William (Billie) Lawson Stephens (1911 - 1997):
Billie Stephens, born 9 March 1911 at Holywood, County Down, son of Rowley Stephens and his wife Lillian, née Nash. Educated at Shrewsbury, subsequently joining the family shipping and timber agency firm, Stephens and Walkington Ltd, of Belfast, and in 1929 the Royal Naval Volunteer Reserve as a Midshipman, promoted Lieutenant in 1937. At the outbreak of war in 1939 he served in coastal forces and in 1942 commanded M L 192 as Senior Leading Officer of a company of Motor Launches which formed part of a force named Chariot charged with destroying the German-occupied French dry-dock at St Nazaire, at the mouth of the River Loire. During the course of the attack his craft was hit amidships damaged, on fire and had to be abandoned, the crew swimming ashore where they were captured and taken prisoner. Stephens managed to escape on two occasions before being sent to the supposedly escape-proof Colditz Castle where he arrived on 3 September 1942.
Six weeks later, on the night of 14/15 October, a dangerously daring plan succeeded, assisted by other inmates, including Douglas Bader, leading to the successful escape of Stephens and three fellow prisoners. The party then divided and, not without further drama, he and a companion arrived in Switzerland five days later on 20th October where he was to remain on ‘special service' until June 1944 when, leaving Switzerland he travelled through France to Spain where he was arrested again but managed to escape for the fourth time. He made his way to Gibraltar and home by air. In 1945 he returned to Switzerland to marry, on 3rd August, Chouchou de Meyer who had sheltered him after his escape from Germany. They had no family but he became step-father to her two sons.
After the war Billie Stephens rejoined Stephens and Walkington and was appointed a Director of the Midland Bank and Chairman of its Irish subsidiary, the Northern Bank. He also served as Chairman of the Northern Ireland Tourist Board, as a member of Belfast Harbour Commissioners and Naval President of the St Nazaire Association. He was appointed a Deputy Lieutenant for County Down and served a term as High Sherriff of the County. His wartime service was recognised by the award of the DSC and Bar in 1943, and by the French Medaille Militaire.

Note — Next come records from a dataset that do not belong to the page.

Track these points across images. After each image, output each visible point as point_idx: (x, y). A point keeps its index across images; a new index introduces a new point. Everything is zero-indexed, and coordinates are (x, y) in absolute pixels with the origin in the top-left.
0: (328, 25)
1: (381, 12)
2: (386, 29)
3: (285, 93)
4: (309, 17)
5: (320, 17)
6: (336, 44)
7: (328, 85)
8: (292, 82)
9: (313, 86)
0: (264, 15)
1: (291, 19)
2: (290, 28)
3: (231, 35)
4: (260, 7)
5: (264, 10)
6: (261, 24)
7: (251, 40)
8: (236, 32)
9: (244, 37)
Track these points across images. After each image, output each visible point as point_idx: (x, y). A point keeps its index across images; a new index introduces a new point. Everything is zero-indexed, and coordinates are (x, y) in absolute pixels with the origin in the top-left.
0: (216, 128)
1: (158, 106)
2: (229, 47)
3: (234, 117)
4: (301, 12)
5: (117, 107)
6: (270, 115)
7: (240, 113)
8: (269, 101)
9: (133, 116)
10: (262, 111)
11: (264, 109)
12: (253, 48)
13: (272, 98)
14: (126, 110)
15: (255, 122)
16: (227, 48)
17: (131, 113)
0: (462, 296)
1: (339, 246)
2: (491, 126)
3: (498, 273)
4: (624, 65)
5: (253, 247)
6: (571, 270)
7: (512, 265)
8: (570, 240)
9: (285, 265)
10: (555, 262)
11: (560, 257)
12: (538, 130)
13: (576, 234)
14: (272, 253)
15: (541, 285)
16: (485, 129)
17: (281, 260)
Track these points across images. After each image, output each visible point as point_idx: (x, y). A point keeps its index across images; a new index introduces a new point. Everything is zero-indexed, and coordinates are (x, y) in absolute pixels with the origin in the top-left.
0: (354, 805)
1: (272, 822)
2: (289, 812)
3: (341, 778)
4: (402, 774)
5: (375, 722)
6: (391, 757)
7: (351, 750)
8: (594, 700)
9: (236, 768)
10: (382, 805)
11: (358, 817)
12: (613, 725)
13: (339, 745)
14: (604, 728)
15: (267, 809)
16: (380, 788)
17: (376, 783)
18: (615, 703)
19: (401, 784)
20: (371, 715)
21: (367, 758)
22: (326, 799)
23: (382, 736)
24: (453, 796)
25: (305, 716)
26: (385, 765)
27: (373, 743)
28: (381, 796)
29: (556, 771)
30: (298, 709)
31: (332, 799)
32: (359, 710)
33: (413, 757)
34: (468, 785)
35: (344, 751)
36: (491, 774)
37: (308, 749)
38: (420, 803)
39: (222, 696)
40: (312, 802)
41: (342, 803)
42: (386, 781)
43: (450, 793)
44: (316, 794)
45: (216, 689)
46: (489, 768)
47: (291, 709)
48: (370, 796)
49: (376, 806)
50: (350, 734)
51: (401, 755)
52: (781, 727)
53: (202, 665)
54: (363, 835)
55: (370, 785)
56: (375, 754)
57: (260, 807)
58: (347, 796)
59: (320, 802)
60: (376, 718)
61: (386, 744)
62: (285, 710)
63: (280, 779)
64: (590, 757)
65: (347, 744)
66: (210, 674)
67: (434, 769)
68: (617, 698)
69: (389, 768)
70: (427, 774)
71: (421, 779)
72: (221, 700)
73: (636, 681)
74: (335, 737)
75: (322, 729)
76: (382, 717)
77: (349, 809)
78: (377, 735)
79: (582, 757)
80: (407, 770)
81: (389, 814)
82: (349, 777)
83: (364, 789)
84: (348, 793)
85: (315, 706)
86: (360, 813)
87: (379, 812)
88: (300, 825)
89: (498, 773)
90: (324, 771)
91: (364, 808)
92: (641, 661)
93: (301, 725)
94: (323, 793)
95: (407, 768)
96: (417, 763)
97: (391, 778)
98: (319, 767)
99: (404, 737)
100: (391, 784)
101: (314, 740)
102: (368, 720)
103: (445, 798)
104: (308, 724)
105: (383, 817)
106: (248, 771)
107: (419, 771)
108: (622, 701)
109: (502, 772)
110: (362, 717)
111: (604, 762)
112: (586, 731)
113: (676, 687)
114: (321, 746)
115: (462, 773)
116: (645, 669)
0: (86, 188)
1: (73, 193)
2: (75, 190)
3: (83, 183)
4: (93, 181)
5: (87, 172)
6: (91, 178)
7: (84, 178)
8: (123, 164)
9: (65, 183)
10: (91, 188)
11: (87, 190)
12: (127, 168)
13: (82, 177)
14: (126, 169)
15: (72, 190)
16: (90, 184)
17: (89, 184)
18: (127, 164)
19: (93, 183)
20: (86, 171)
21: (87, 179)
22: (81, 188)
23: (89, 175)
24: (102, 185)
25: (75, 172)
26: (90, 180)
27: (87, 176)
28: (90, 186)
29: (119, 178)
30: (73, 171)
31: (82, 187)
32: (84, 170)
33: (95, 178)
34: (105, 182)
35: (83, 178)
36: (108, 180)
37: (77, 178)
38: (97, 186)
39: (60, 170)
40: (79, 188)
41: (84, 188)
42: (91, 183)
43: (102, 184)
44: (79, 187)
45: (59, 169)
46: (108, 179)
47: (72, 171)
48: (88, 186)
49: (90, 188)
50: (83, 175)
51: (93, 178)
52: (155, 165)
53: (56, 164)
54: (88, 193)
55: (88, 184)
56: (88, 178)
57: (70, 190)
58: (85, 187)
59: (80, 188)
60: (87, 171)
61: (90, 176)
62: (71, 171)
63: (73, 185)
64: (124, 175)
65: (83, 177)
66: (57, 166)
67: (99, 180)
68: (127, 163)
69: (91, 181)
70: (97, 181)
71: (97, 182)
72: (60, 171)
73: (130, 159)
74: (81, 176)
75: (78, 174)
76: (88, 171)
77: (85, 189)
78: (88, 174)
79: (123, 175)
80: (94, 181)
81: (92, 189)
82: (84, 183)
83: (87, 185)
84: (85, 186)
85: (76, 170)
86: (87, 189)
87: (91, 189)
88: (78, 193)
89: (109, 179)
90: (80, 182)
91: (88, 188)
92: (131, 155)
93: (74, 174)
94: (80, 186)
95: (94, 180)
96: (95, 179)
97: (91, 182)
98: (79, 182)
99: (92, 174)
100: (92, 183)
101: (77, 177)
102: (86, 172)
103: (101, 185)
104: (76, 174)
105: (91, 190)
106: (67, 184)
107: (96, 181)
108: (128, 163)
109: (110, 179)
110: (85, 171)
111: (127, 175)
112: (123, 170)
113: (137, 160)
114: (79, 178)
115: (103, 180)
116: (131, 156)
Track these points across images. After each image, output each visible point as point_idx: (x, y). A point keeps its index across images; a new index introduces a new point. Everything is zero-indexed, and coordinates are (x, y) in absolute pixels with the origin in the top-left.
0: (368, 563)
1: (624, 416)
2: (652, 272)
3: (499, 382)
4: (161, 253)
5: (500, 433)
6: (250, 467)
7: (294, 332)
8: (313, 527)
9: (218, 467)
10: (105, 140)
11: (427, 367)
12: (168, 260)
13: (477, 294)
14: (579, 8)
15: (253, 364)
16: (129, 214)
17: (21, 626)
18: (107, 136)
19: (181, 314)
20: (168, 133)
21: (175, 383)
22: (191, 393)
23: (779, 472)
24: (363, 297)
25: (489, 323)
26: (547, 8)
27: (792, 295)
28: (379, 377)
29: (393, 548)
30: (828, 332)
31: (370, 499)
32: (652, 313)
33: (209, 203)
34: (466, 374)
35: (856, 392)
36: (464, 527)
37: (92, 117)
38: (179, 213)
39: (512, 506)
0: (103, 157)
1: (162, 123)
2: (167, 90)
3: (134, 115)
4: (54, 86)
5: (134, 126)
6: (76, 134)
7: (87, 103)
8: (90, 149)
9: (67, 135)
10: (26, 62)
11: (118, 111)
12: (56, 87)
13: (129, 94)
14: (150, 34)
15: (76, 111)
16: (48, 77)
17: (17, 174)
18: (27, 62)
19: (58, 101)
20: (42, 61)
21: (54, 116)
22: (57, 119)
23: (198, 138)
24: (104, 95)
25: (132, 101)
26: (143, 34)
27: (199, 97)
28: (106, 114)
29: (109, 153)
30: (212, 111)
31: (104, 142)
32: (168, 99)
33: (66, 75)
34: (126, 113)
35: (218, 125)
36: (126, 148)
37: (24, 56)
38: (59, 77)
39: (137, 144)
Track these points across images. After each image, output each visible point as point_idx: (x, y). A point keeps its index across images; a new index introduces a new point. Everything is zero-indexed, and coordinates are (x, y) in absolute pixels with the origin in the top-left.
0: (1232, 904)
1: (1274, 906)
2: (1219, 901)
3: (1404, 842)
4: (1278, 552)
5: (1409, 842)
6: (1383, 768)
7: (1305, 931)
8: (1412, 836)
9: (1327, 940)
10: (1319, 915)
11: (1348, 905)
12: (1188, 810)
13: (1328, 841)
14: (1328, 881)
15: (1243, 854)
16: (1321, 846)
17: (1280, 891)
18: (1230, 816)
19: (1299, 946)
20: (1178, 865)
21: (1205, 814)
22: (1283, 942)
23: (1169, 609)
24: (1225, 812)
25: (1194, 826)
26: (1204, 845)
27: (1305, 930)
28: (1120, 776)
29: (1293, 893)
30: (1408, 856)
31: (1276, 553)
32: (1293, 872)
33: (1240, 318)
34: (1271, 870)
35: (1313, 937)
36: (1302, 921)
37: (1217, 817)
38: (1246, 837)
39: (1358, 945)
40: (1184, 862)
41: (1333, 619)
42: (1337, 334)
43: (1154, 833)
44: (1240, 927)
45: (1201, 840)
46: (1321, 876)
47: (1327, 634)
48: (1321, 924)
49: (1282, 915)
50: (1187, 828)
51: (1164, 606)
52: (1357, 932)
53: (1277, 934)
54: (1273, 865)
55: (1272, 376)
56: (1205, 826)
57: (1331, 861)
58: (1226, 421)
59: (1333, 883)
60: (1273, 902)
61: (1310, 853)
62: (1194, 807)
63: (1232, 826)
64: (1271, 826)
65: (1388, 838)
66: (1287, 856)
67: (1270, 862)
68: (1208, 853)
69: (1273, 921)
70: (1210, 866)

Billie Stephens was a very private man, but one of great personal charm, elegant in manner and appearance yet capable of displaying ruthless determination and great courage, nowhere more ably demonstrated than during the second world war. Late in the nineteen-eighties he and his wife left Northern Ireland to live in Chateauneuf de Grasse, Nice. Chouchou Stephens died in 1993, the result of a tragic accident. Billie Stephens died on 3rd August 1997 at their home in France.